Core Clarity Part 2 - A Case Study
In Core Clarity Part 1 (posted 9/23/10), we laid down the foundation for the importance of assessing talent mix within your team. Let me introduce you to a recent engagement.
A growing church reached a new plateau. What had been working six months earlier now was a struggle.
Two years prior the church experienced a difficult transition. The new pastor came in and quickly stabilized the church and with the existing leadership team crafted a new vision for the future.
The church had grown 33% and it was continuing its momentum. They had outgrown their existing facility and the new number of programs reached a level of complexity that began taxing the current leadership’s ability to manage.
The senior pastor began to see that coordination of services, follow through and communications were suffering. Renewed emphasis to try harder with the leadership team did not resolve the rising problems. Rising tension within the staff and concern from the senior pastor surfaced to question if the right team was on the bus.
First, a talent mix assessment was completed. This involved determining the top five strengths of each team member then looking at the team’s talents as a whole. We conducted a one day workshop for the leadership team to review the findings. The results revealed that each of the leaders had strong talents for their area of focus; worship, care ministry, youth, curriculum, etc.

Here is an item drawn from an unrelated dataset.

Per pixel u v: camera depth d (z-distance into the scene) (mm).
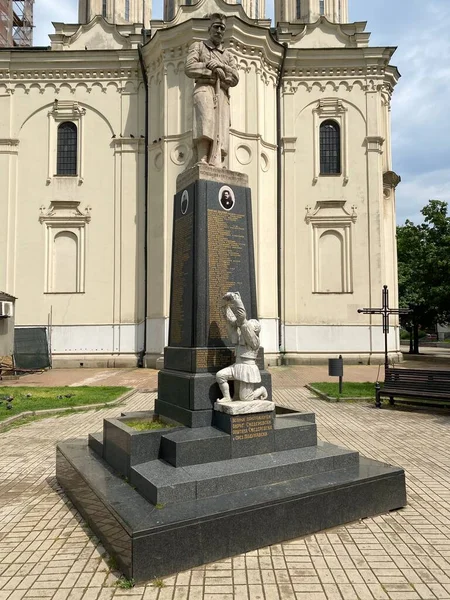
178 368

Noticeably absent, however, were the functions of implementation or executive leadership talents.
This answered the one big question the senior pastor had. “Do I have the right people?” The answer was yes, and no.
The yes was easy. The leaders were gifted and energized when functioning in their past focused areas of ministry. However, the growth had created a new complex set of demands.

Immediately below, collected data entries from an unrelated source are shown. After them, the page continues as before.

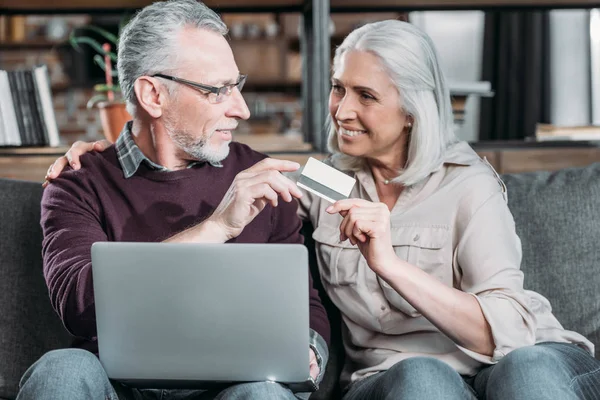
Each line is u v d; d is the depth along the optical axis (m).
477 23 5.25
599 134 2.45
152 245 1.40
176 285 1.41
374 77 1.72
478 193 1.75
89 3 2.47
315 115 2.33
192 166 1.80
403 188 1.81
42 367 1.41
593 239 1.92
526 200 1.95
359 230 1.57
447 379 1.46
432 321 1.62
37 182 2.00
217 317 1.41
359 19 5.75
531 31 4.93
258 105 6.05
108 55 2.44
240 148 1.90
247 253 1.39
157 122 1.75
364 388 1.65
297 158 2.22
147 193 1.76
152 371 1.46
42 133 2.40
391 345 1.77
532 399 1.43
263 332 1.42
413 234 1.76
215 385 1.49
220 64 1.71
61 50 5.95
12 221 1.94
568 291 1.91
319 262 1.87
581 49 4.89
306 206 1.92
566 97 4.92
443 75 1.79
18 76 2.37
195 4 1.76
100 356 1.46
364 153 1.77
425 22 5.28
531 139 2.53
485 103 5.04
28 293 1.91
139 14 1.75
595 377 1.65
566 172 2.01
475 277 1.70
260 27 6.12
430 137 1.75
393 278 1.58
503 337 1.61
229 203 1.58
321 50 2.27
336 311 1.92
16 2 2.45
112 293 1.42
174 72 1.71
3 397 1.86
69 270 1.60
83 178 1.76
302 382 1.45
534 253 1.92
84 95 5.94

The original path the senior pastor thought he would need to take were tighter requirements, more explicit demands for coordination, reports and increased pressure for accountability. This would force the issue of who would remain on the bus. Without additional evidence for insight this is a very typical path. By increasing the “heat” some would rise in performance but others would get weeded out. Whatever can be said about the effectiveness this approach offers for getting non-performers off the bus, the long-term wound to the team and the organization would create long-term negative consequences. It would tear down the relational culture for a performance culture and encourage behavior that figures out how to look productive.

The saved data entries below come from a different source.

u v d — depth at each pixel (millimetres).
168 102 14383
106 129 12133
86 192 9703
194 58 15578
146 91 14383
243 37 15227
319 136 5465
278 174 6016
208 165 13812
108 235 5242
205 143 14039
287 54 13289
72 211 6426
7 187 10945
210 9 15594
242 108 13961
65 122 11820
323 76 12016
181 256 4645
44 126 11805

However, there was an alternative path to explore that the reports provided. The first insight was recognizing the unique strengths this team had. They were deep in talents for their specialized ministries. Only one had talents that could be classified as administrative or implementation oriented. The choice for the senior pastor was to attempt to fix this teams weaknesses or to add a team member who was deep executive or general management talents who could connect the dots for the team and put in place support measure to deal with the coordination and follow through issues.
The pastor found an individual perfectly suited for the role. Several positive things came out of this effort. The existing leadership no longer felt like they were failing and better understood how to leverage their talents. The new person pulled implementation components together and brought the team’s performance to a new level of excellence. The pastor has called several times expressing appreciation for how the process helped him to see and value the talents of his team - but also find a player to add to the team that changed the whole dynamic from stress to enthusiasm.
The bigger lesson we have learned from working with numerous teams that hit a wall is that the problem is seldom the performance of the current team as individuals but often the need for a player who adds some missing talents that when combined with the others creates a new level of synergy, harmony and performance excellence.